Richard Parfitt, Director of Public Safety –
Who has not heard the adages ‘watch where you step’, ‘don’t talk to strangers’ and ‘don’t run with scissors’. Though sometimes funny, they have been passed down for generations to keep us and our children safe, but sometimes we forget or ignore these common sense warnings and others like them. In a similar way we block-out our internal monologue, that inner voice that tells us we shouldn’t do certain careless or reckless things in life.
The two safety mechanisms mentioned above are easy to use and cost nothing, except maybe a little more thought and possibly some time.
Because danger never takes a vacation, safety must never take a holiday. Some of the best advice for protecting yourself is not about training in martial arts, the latest weapons on the market, or the latest technology, but from your awareness of your surroundings. This is not intended to have you become paranoid, or become a student of actuarial science, but to be more aware. Always evaluate what you are doing and where you are. Have you been out walking and the shortcut to your destination is a darkened street and your ‘gut feeling’ tells you not to go that way…do you continue on that path or go a different route? Many times we ignore those ‘gut’ instincts or intuition and go into potentially dangerous situations we could have avoided. Maybe not always accurate, but those instincts are hard-wired into us from the days of the caveman when man had to protect himself from animal predators. Unfortunately today we must protect ourselves from human predators.
You can train yourself, your loved-ones, and especially your children the importance of the responsibility of protecting themselves. We don’t want to give our children the belief, or maintain the notion ourselves, that our safety is someone else’s responsibility. There have been various campaigns over the years that help us remember that we are ultimately responsible for our safety: don’t drink and drive; wear seatbelts and more recently, don’t text and drive. These marketing campaigns and messages stress the need to protect yourself and others.

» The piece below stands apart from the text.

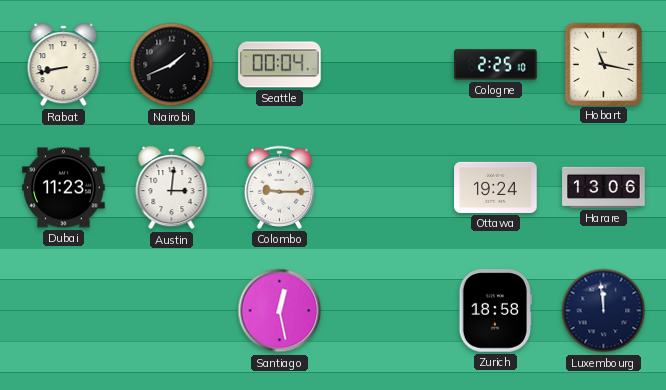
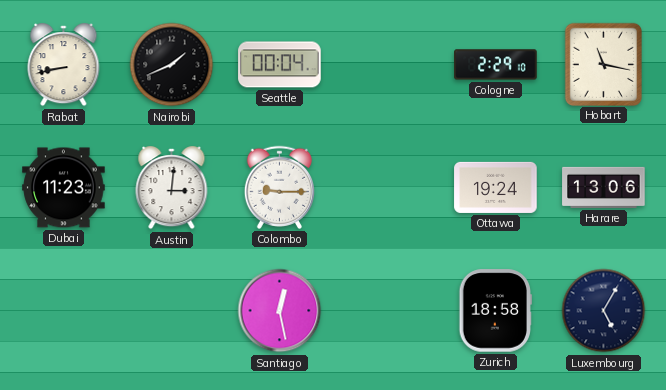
Cologne: 2:25 -> 2:29
Luxembourg: 11:59 -> 5:05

Gavin de Becker, an expert on the prediction and management of violence and author of a number of books on protecting ourselves wrote in his book, The Gift of Fear, “whether it is learned the easy way or hard way, the truth remains that your safety is yours. It is not the responsibility of the police, the government, industry, the apartment building manager, or the security company” (p.12).

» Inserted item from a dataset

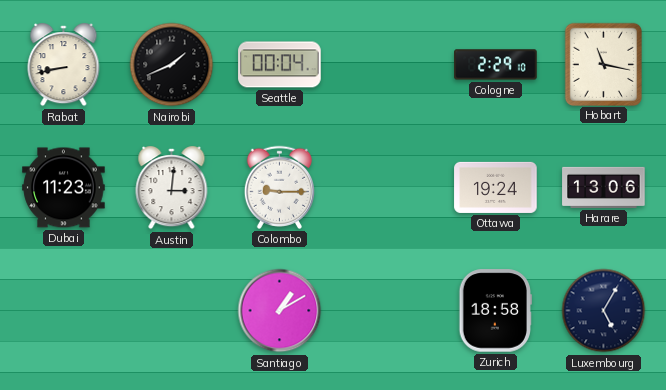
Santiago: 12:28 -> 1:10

To take safety seriously means accepting responsibility for our own protection. Become aware of your surroundings; take notice of people or circumstances that seem out of the ordinary and trust your instincts. If that inner voice says, ‘don’t walk down that dark street’ or ‘don’t take a ride from that person’, trust those instincts. Weapons may protect you from violence, but the best solution, according to de Becker is not from technology, but intuition.
You have to know when your intuition is sending you messages and trust them. Animals have natural instincts, but de Becker says that we sometimes do not explore those mes-sages and even ignore those ‘survival signals’ (p.31). The messengers of intuition can include the following:
• Nagging feelings
• Persistent thoughts
• Gut feelings
De Becker says that intuition might send one or more of these messages to get your attention, and you must recognize them for what they are. Because they differ according to urgency, you must also understand they are not all equal and the ranking goes from the more simple of nagging feelings to the messenger of highest order, fear (p.73).
Train yourself in a simple way and apply those concepts to your safety at home and work and remember with any training you are going to react to situations based on how you’ve trained. Trust your intuition while using what-if scenarios, where you can mentally plan for what you would do in a particular situation. What-if scenarios can be done any time; while driving, walking or just relaxing. It doesn’t require a classroom setting. Being aware of your surroundings can help you avoid becoming a victim of an accident or a crime.
As an example, if you’re walking to your car at night in a dark parking lot, be aware of people around while thinking: “What would I do if I’m confronted? Where would I go?” Basically, have a plan in mind and if the situation changes, for example if you see someone sitting on your car’s hood, what would you do? This is not about becoming paranoid, but aware.
Being aware of your surroundings and listening to your inner voice are two ways that you can increase your safety as well as those around you.